The justices did not rule that the couple may proceed with construction of their home on the disputed tract. Instead, the high court decision sets the stage for a federal judge to examine the EPA order. In effect, the Sacketts won the opportunity to present their case to a neutral judge.
“We are very thankful to the Supreme Court for affirming that we have rights … and that the EPA is not beyond the control of the courts and the Constitution,” Mr. Sackett said in a written statement.
“The EPA used bullying and threats of terrifying fines, and has made our life hell for the past five years,” Sackett said. “It said we could not go to court and challenge their bogus claim that our small lot had ‘wetlands’ on it.”
He added: “As this nightmare went on, we rubbed our eyes and started to wonder if we were living in some totalitarian country.”

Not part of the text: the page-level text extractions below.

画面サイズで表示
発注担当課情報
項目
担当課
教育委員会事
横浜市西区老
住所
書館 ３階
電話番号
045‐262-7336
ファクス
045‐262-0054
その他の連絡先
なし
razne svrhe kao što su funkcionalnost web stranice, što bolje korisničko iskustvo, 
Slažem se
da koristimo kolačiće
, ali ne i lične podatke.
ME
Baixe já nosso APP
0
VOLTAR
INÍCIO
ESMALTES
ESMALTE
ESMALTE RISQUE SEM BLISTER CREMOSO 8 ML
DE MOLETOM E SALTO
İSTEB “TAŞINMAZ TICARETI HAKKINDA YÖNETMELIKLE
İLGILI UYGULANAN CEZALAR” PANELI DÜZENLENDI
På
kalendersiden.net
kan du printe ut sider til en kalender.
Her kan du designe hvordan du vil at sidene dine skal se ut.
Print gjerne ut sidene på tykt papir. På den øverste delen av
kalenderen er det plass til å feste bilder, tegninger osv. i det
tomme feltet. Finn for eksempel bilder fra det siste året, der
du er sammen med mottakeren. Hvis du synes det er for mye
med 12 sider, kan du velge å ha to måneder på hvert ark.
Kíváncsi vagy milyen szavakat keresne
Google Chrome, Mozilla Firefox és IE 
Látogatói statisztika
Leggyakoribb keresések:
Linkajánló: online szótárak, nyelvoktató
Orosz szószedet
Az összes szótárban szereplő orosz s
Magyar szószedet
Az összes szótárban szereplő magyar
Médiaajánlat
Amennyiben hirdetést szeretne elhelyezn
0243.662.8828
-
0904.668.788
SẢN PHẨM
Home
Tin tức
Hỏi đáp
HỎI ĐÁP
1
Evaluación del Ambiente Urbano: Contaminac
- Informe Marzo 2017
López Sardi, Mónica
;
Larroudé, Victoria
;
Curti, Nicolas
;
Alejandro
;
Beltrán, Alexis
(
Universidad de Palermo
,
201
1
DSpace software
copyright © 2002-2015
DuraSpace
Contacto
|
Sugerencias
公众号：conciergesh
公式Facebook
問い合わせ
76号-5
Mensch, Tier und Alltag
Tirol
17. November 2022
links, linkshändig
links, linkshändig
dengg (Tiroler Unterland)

The Supreme Court decision represents a victory for property owners faced with the prospect of EPA action that effectively seizes control of their land by declaring it a “wetland,” said Damien Schiff, a lawyer with the Pacific Legal Foundation, which is representing the Sacketts.
“The justices have made it clear that EPA bureaucrats are answerable to the law and the courts just like the rest of us,” Mr. Schiff said in a statement. “EPA will have to be prepared to show a reviewing court that its wetlands regulations are really necessary – not just a power trip.”